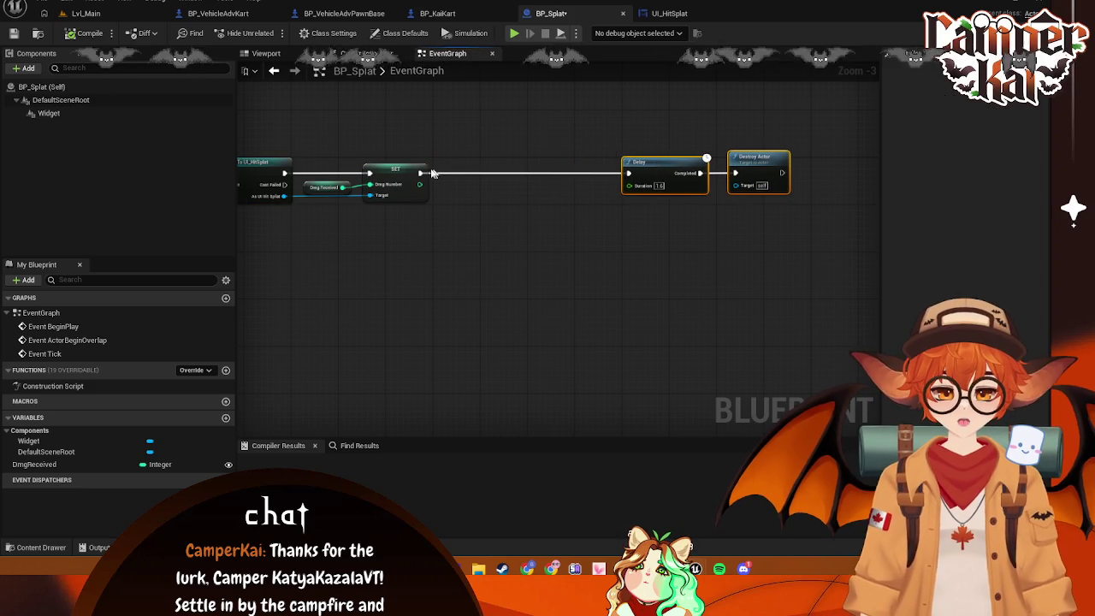
Search for a Get Player Camera node after SET, then dismiss the results
{"action": "mouse_move", "coordinate": [420, 176]}
{"action": "left_mouse_down"}
{"action": "mouse_move", "coordinate": [489, 171]}
{"action": "mouse_move", "coordinate": [479, 169]}
{"action": "left_mouse_up"}
{"action": "type", "text": "get"}
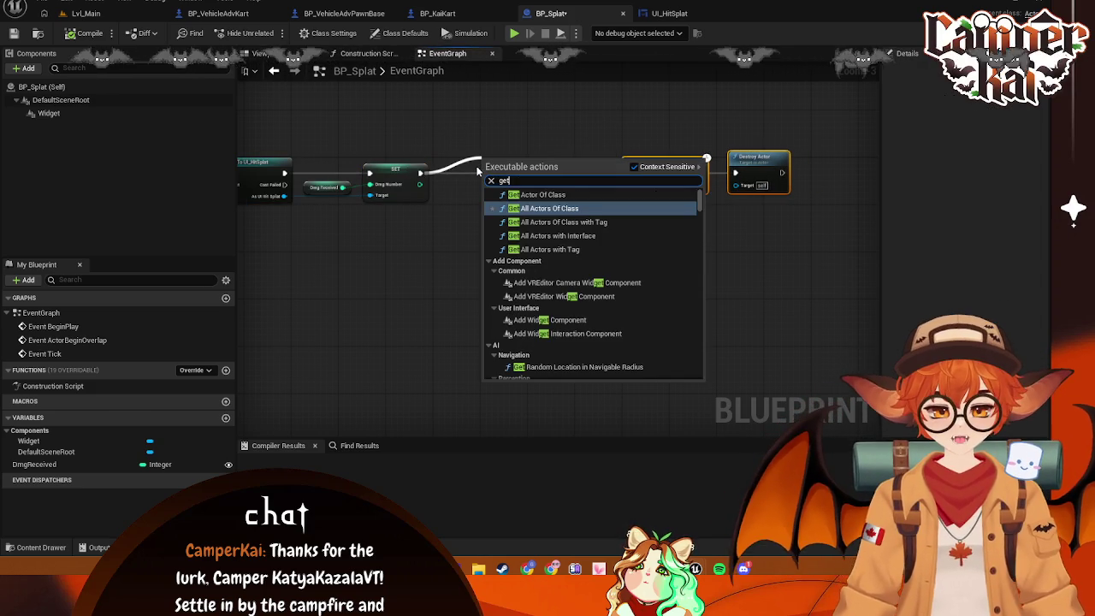
{"action": "type", "text": " player"}
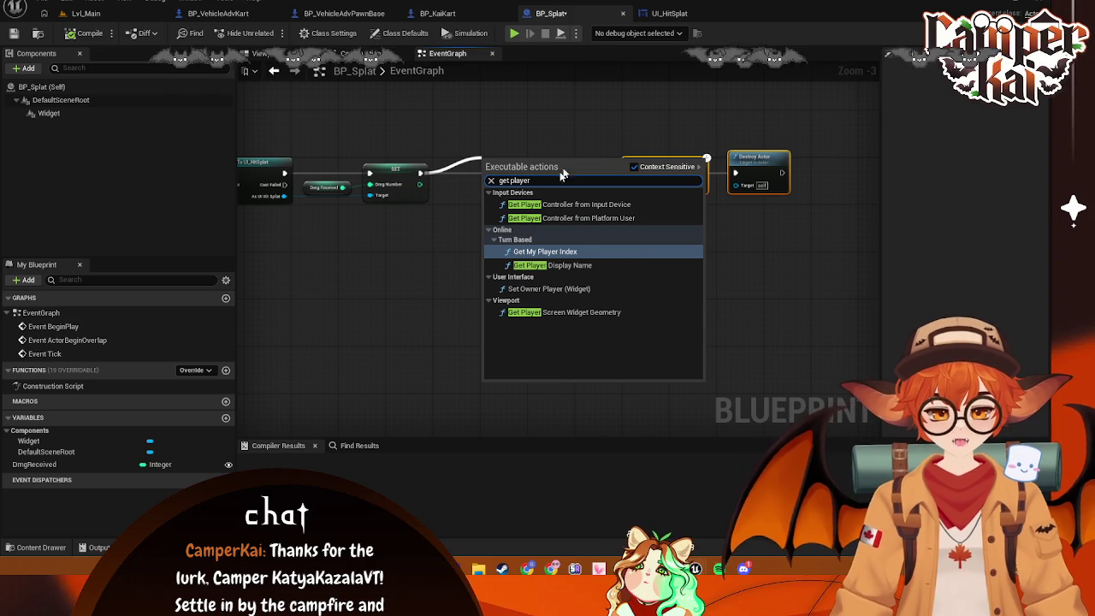
{"action": "type", "text": "camera"}
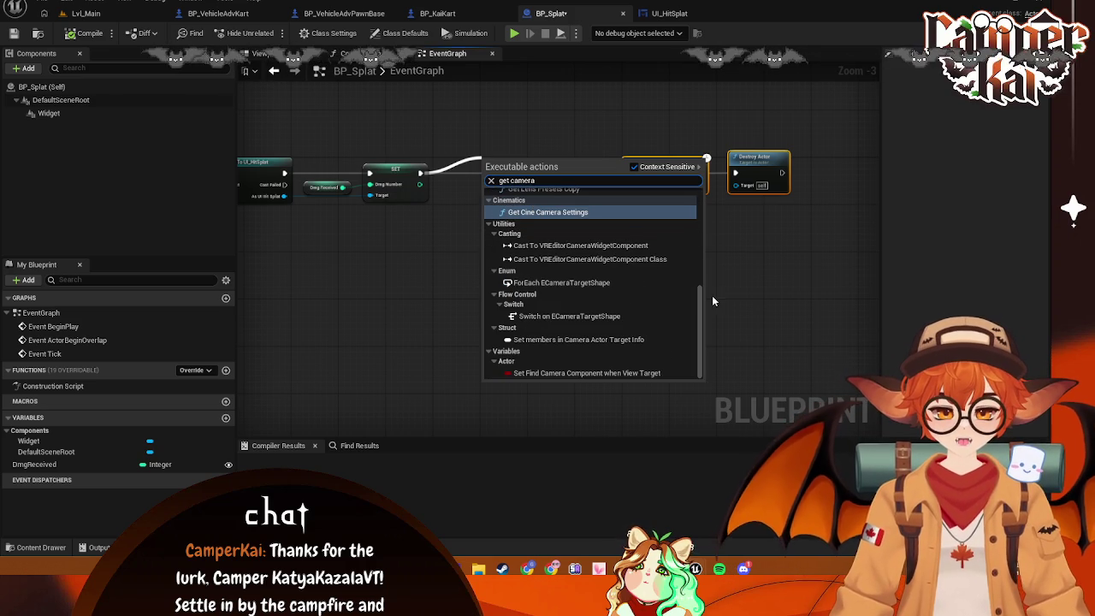
{"action": "left_click_drag", "start_coordinate": [699, 305], "coordinate": [698, 174]}
{"action": "key", "text": "Escape"}
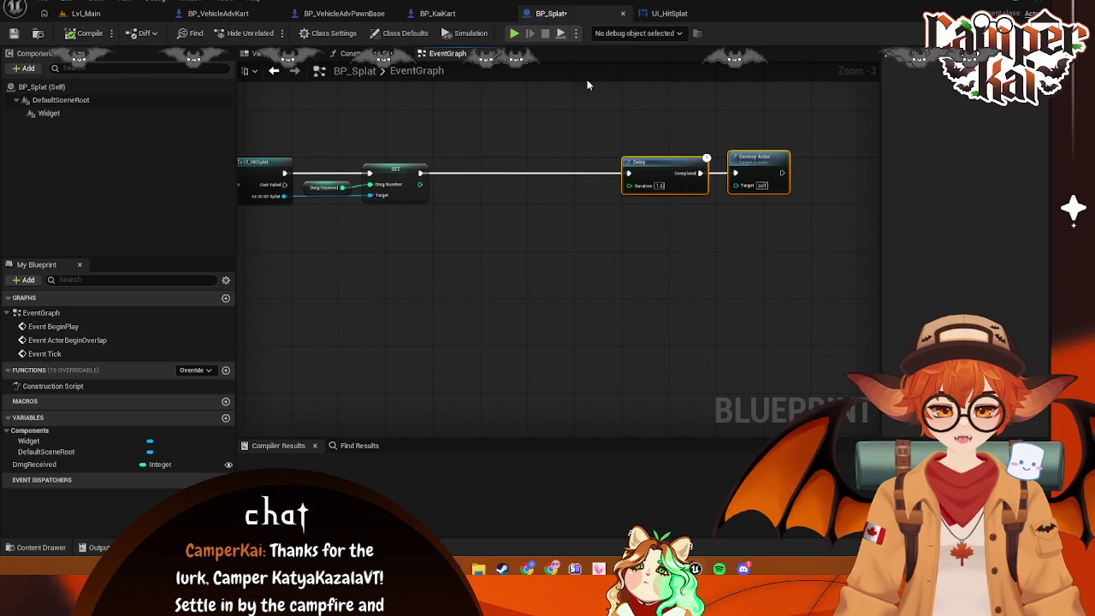
{"action": "right_click", "coordinate": [398, 252]}
Add a Get Camera Location node to BP_Splat, discarding a trial Get Player Pawn node
{"action": "type", "text": "get player"}
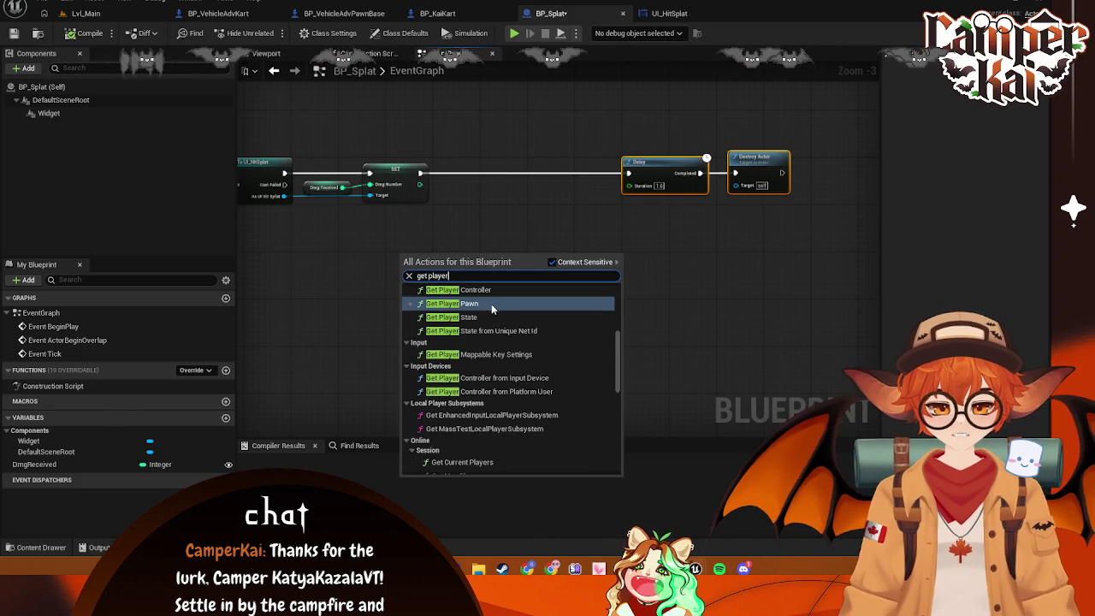
{"action": "left_click", "coordinate": [488, 305]}
{"action": "mouse_move", "coordinate": [482, 267]}
{"action": "left_mouse_down"}
{"action": "mouse_move", "coordinate": [501, 244]}
{"action": "mouse_move", "coordinate": [522, 253]}
{"action": "left_mouse_up"}
{"action": "type", "text": "get camer"}
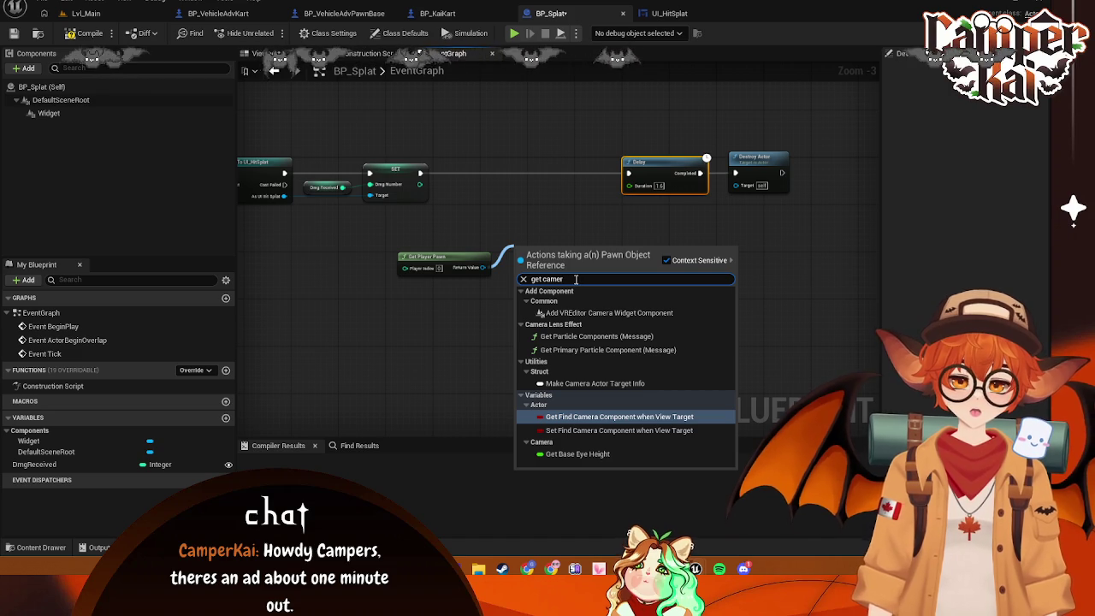
{"action": "left_click", "coordinate": [471, 268]}
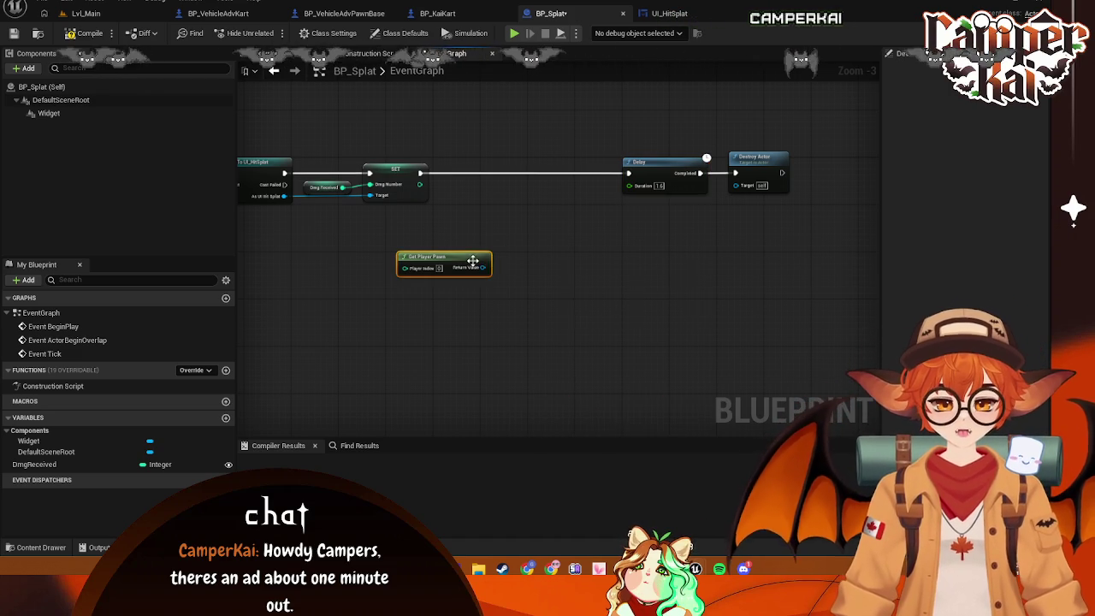
{"action": "key", "text": "Delete"}
{"action": "right_click", "coordinate": [483, 260]}
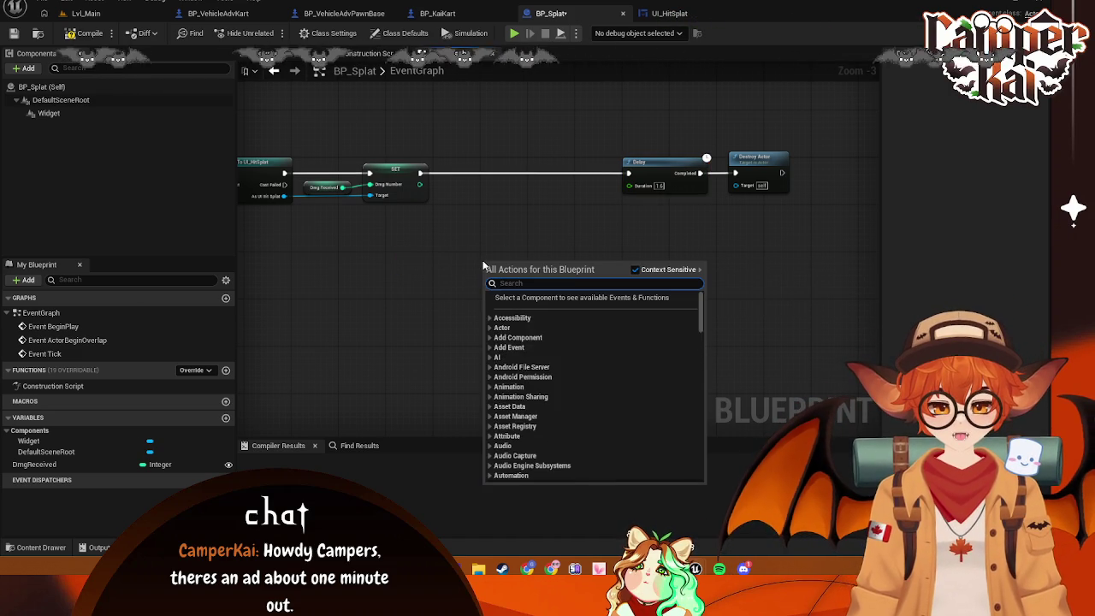
{"action": "type", "text": "get camera loca"}
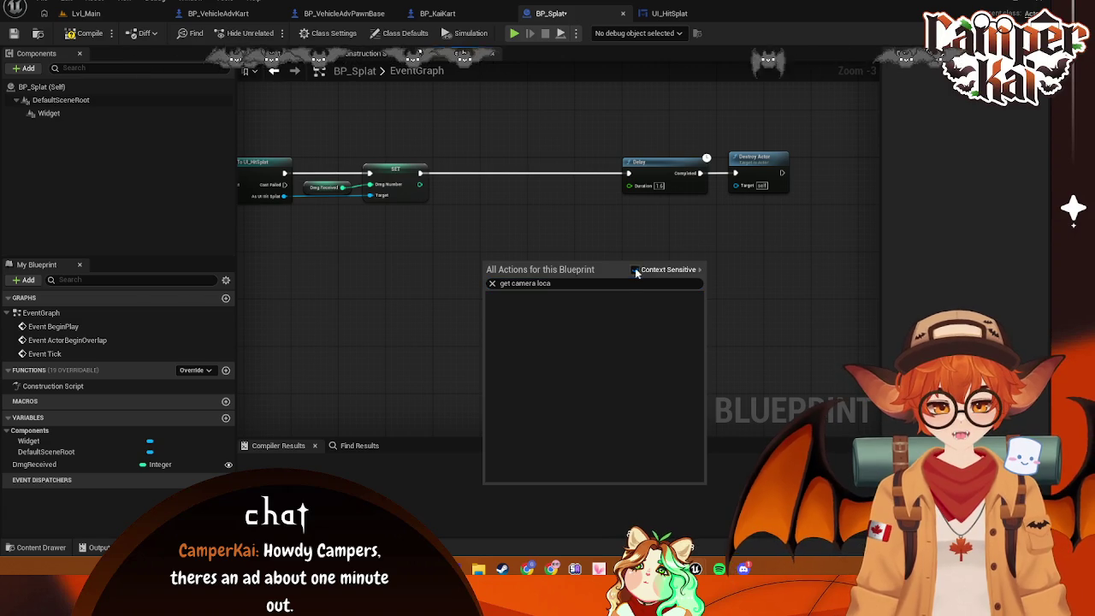
{"action": "left_click", "coordinate": [636, 269]}
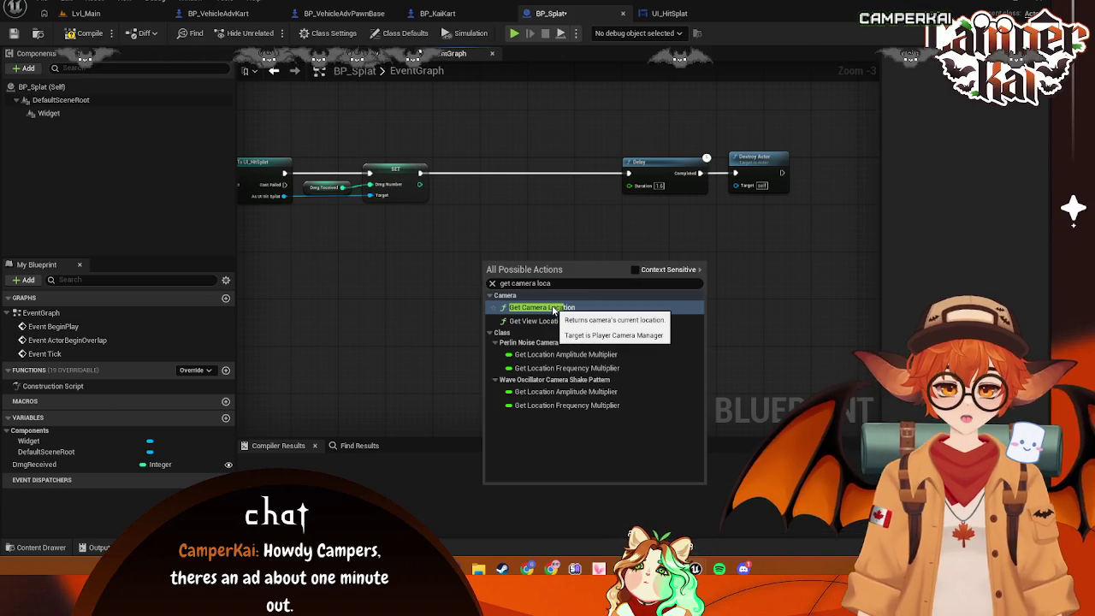
{"action": "left_click", "coordinate": [554, 308]}
{"action": "mouse_move", "coordinate": [538, 262]}
{"action": "left_mouse_down"}
{"action": "mouse_move", "coordinate": [497, 247]}
{"action": "mouse_move", "coordinate": [496, 233]}
{"action": "mouse_move", "coordinate": [320, 272]}
{"action": "left_mouse_up"}
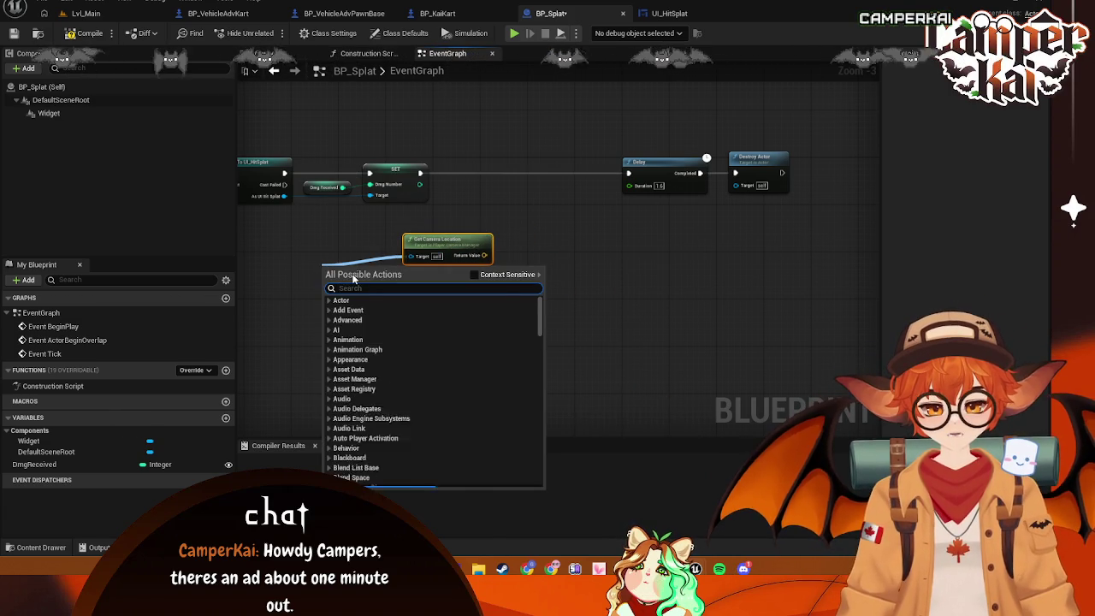
Place a Get Player Camera Manager node beside Get Camera Location to supply its target
{"action": "type", "text": "get player"}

== Required work ==
How many of the listing's lines contain "node"? Respond with a single number and nothing else.

== Answer space ==
3